Na política atual, em Portugal e um pouco por todo o Ocidente, a moderação é frequentemente interpretada pela sociedade como uma demonstração de indiferença e cobardia. Aparentemente, querem-se os responsáveis políticos acicatados pela notícia de última hora, dispostos a comunicar 24 horas por dia e a tomar decisões determinantes e irreversíveis no imediato, sem esperar pelos factos e sem ponderar sobre estes.
Uns cedem à pressão, e com um enorme custo. Podemos vê-lo com o que se passou na última semana depois da morte de Odair Moniz e dos tumultos por ela desencadeados na Grande Lisboa. Ao invés de aguardar pelos factos da morte, vários políticos da nossa praça preferiram fazer o papel de espalha-brasas irresponsáveis, tirando conclusões precipitadas que ganharam com eles caráter definitivo e que não admitem meio termo. De um lado, legitima-se os tumultos como forma de combate à repressão policial; do outro, afirma-se que se a polícia “atirasse a matar mais vezes, haveria mais ordem no País”. Este conflito social desencadeado pela morte de Odair Moniz demonstrou a desfaçatez com que certos políticos insensatos estão dispostos a destruir a convivência democrática em nome de notas de rodapé nos telejornais, de conteúdo viral no TikTok e de clickbaits superficiais.
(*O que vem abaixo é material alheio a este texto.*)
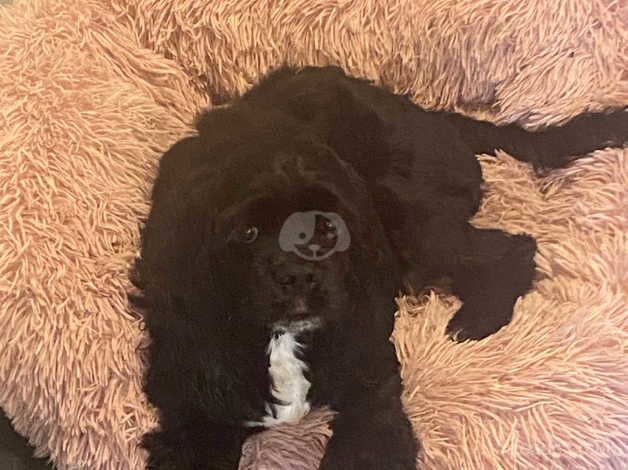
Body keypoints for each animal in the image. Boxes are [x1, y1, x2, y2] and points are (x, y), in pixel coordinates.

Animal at [130, 64, 624, 468]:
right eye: (247, 232)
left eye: (327, 226)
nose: (299, 276)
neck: (283, 340)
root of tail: (431, 116)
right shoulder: (195, 413)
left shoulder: (369, 380)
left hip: (406, 211)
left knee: (511, 249)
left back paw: (476, 320)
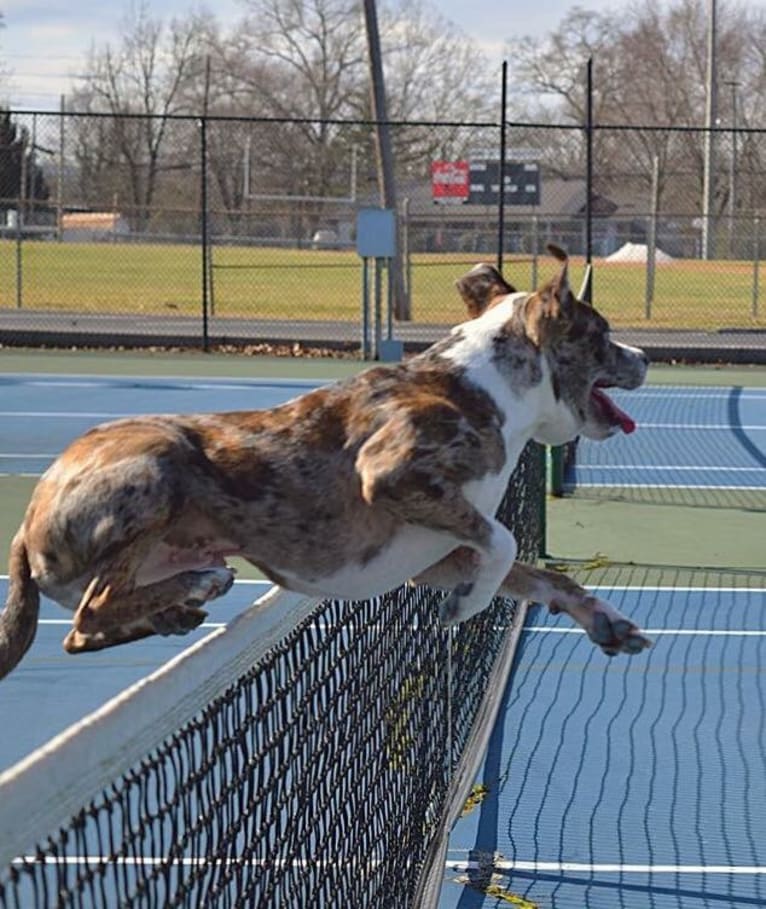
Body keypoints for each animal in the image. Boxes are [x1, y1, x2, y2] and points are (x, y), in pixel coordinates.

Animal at [0, 245, 656, 676]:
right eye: (601, 333)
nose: (646, 356)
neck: (486, 389)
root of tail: (27, 524)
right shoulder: (394, 477)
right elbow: (505, 542)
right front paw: (468, 605)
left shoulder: (437, 555)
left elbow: (544, 575)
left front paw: (604, 619)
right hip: (156, 466)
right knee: (88, 619)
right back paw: (198, 584)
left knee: (86, 630)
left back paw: (177, 610)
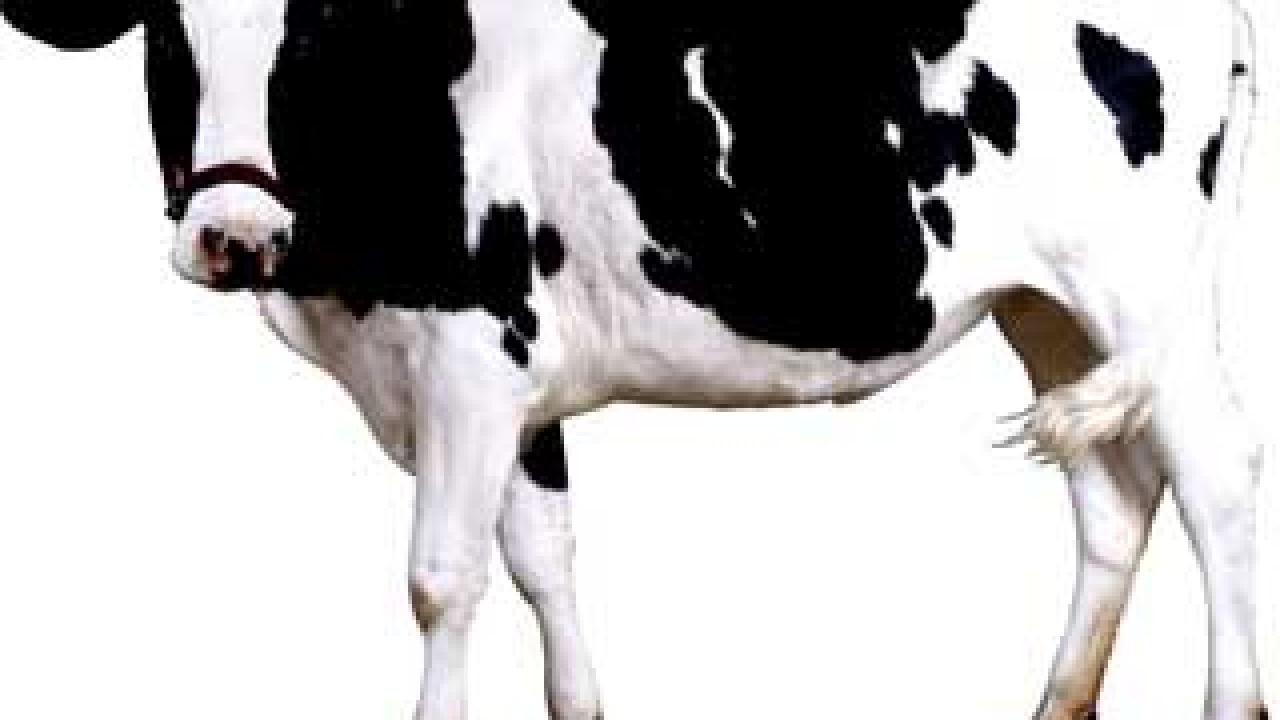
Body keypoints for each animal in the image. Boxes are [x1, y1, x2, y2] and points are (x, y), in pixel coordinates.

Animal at [0, 0, 1268, 718]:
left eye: (308, 43)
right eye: (168, 43)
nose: (234, 237)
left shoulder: (468, 361)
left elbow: (441, 579)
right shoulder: (511, 389)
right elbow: (541, 559)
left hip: (1140, 287)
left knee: (1213, 478)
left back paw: (1230, 703)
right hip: (1044, 307)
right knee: (1112, 494)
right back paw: (1056, 702)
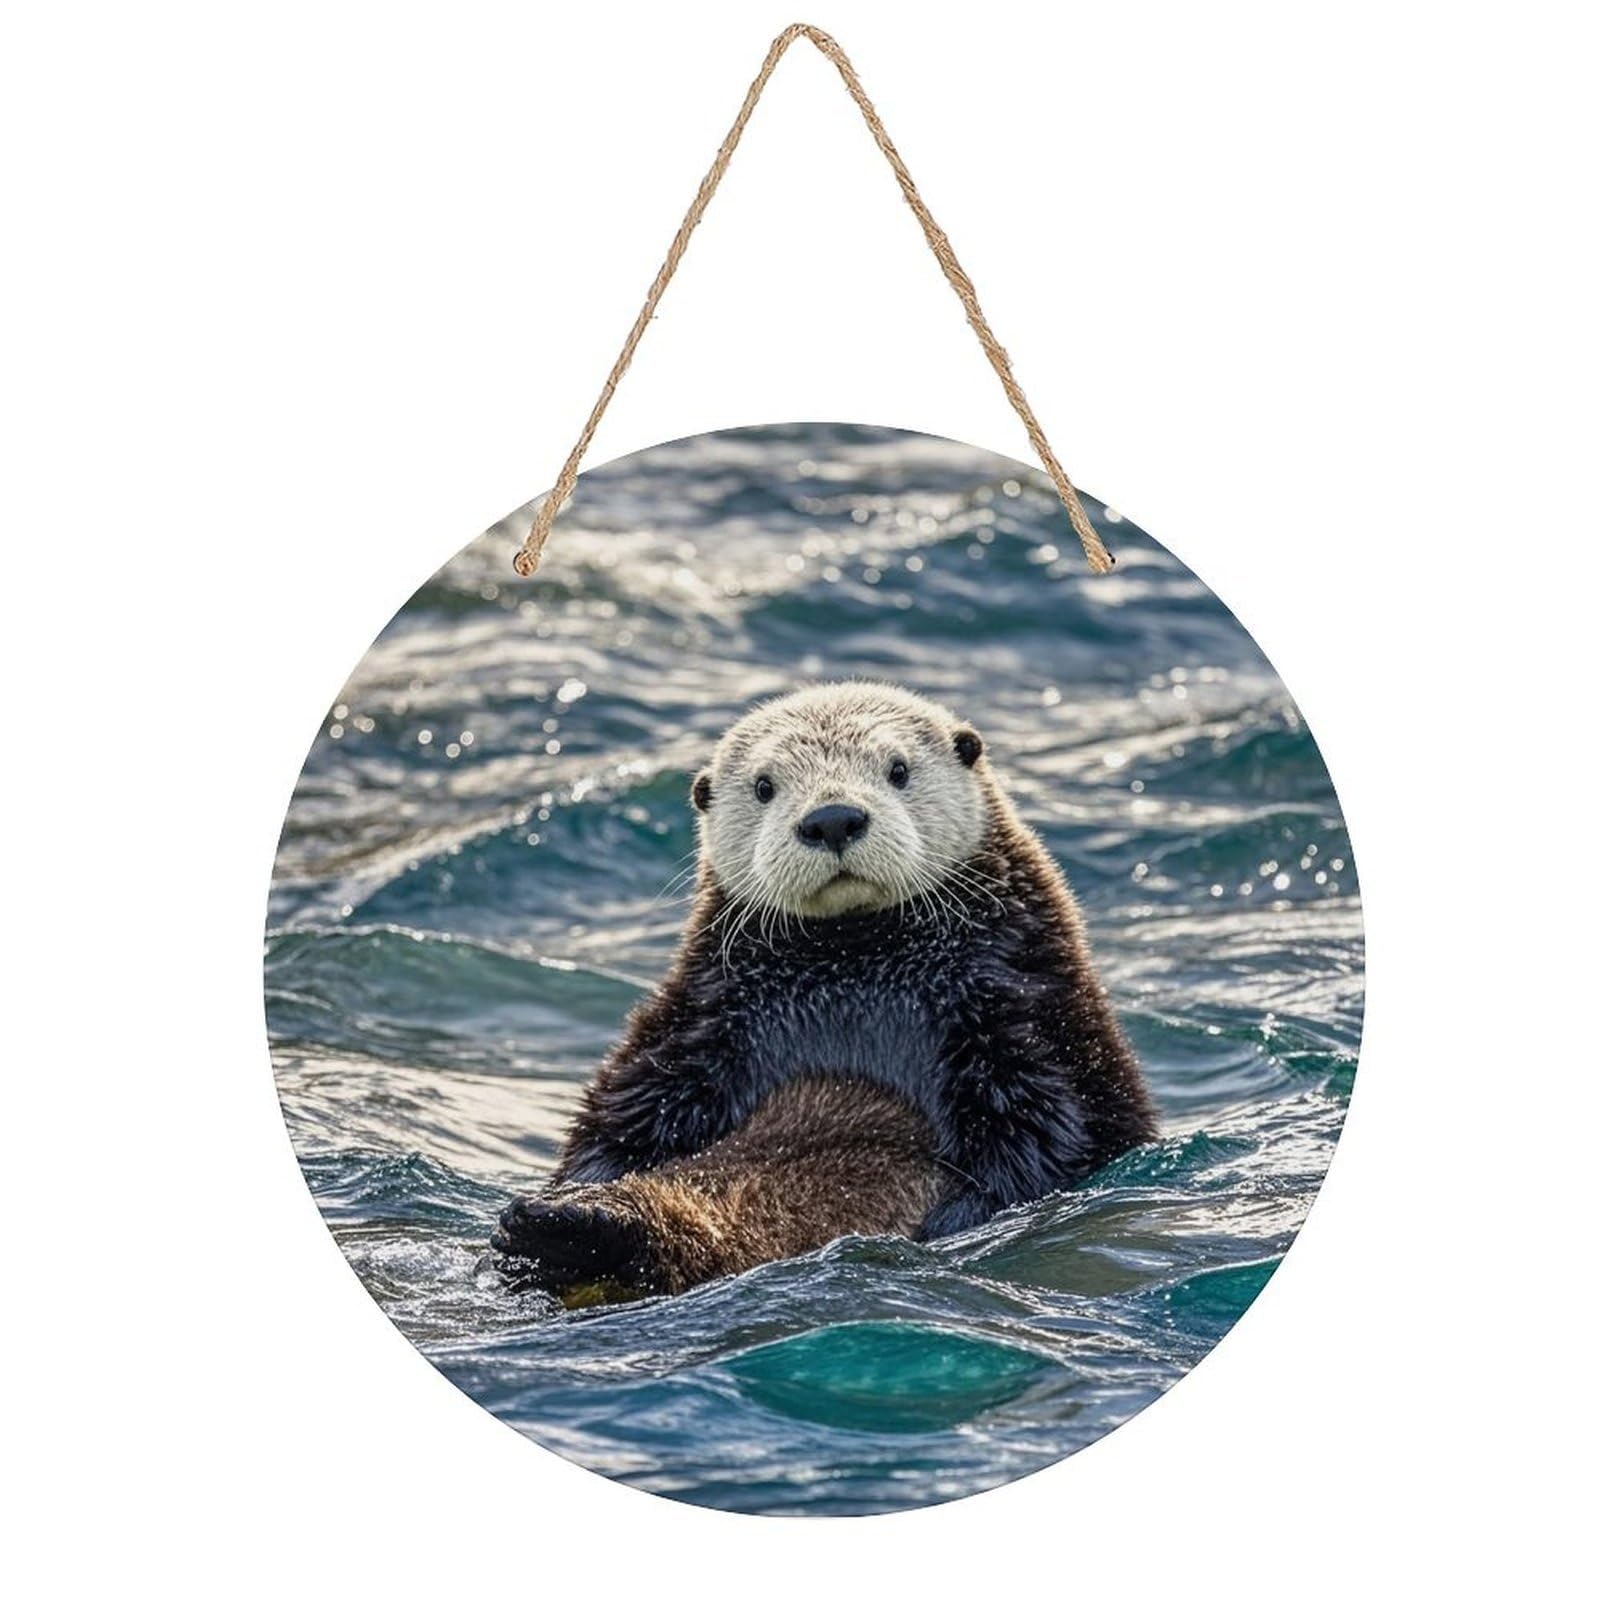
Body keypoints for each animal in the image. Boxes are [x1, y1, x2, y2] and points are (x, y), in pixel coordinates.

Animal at [492, 682, 1156, 1301]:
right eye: (764, 786)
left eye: (898, 769)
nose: (832, 818)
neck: (856, 963)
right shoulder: (696, 1023)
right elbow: (621, 1118)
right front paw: (565, 1196)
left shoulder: (1021, 1013)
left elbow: (1044, 1134)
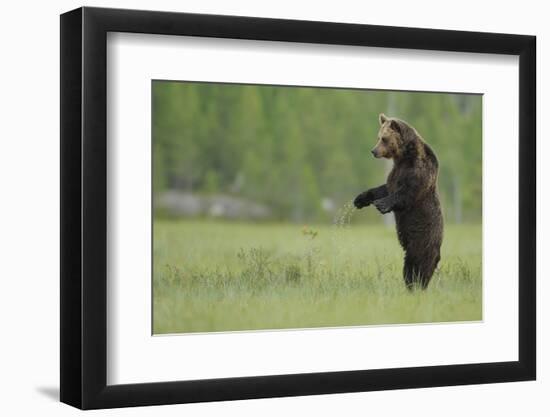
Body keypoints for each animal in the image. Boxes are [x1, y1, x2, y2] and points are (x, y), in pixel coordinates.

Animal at [356, 114, 446, 290]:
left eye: (384, 139)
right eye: (378, 137)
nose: (373, 151)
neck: (404, 156)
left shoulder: (419, 171)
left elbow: (407, 193)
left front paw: (381, 204)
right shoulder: (395, 173)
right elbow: (385, 188)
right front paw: (360, 199)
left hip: (422, 240)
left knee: (417, 266)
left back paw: (416, 286)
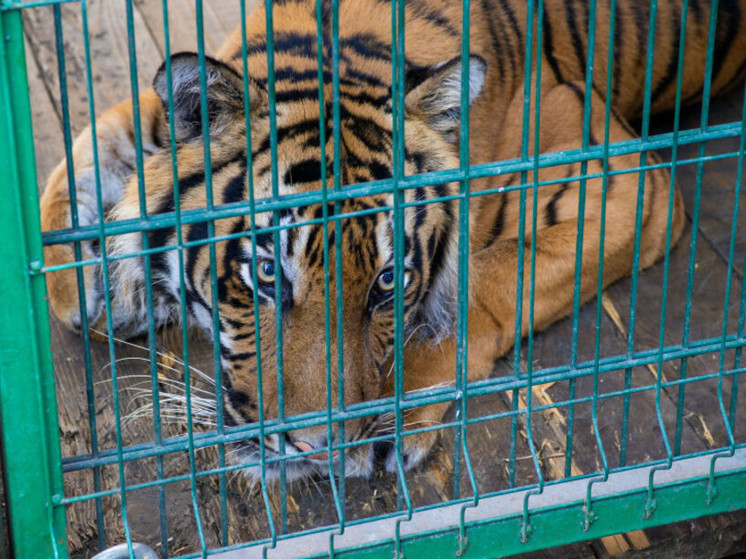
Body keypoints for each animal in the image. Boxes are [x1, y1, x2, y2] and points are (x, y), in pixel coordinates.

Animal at [40, 0, 744, 482]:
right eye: (266, 274)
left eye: (387, 284)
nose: (314, 449)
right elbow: (82, 163)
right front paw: (97, 284)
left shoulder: (620, 174)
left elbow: (490, 278)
A violência nas ruas da Grande Lisboa revelou a verdadeira luta da política contemporânea, que já não é só pelo destaque mediático, como também pela liberdade de se falar no tempo adequado, com todos os dados na mão, depois de maturada a posição a tomar – ao invés de falar de rompante, de agir precipitadamente, impossibilitando soluções construtivas e duradouras. Chega e Bloco de Esquerda não quiseram comprar a batalha da serenidade e preferiram a saída fácil: uns, caricaturar as forças de segurança e desculpabilizar a desordem pública causada por delinquentes; outros, legitimar mortes sem conhecer os factos e os detalhes (chegando inclusivamente ao ponto de sugerir a “condecoração” de um agente da PSP sem sequer passar o teste dos factos…). Depois, passaram três dias de fogo cruzado nas redes sociais. Três dias de ataques lançados através das câmaras de televisão. E, ao terceiro dia de confrontos nas ruas, encapuzados atacaram um motorista de autocarros de 42 anos – uma vítima invisível da polarização inflamada por políticos irresponsáveis. Sabe-se que vai ficar com lesões para o resto da vida.
A verdadeira coragem política do século XXI reside na defesa da moderação construtiva. Na arena mediática, quando duas partes estão envolvidas nas ruas, a neutralidade não é uma fraqueza, antes um sinal de bom senso, responsabilidade e compromisso com a paz social. Dizia Thomas Mann que a guerra é a saída cobarde para os problemas da paz. Que saibamos ter coragem e, mais importante, que saibamos o que é a coragem. Bem sei que esta coragem compromete a carreira política de certos líderes e figuras partidárias do nosso país, que preferem a cobardia da insensatez; mas esta coragem é necessária para preservar a democracia e, com ela, a convivência. Só assim é que não vamos acabar a pôr portugueses contra portugueses.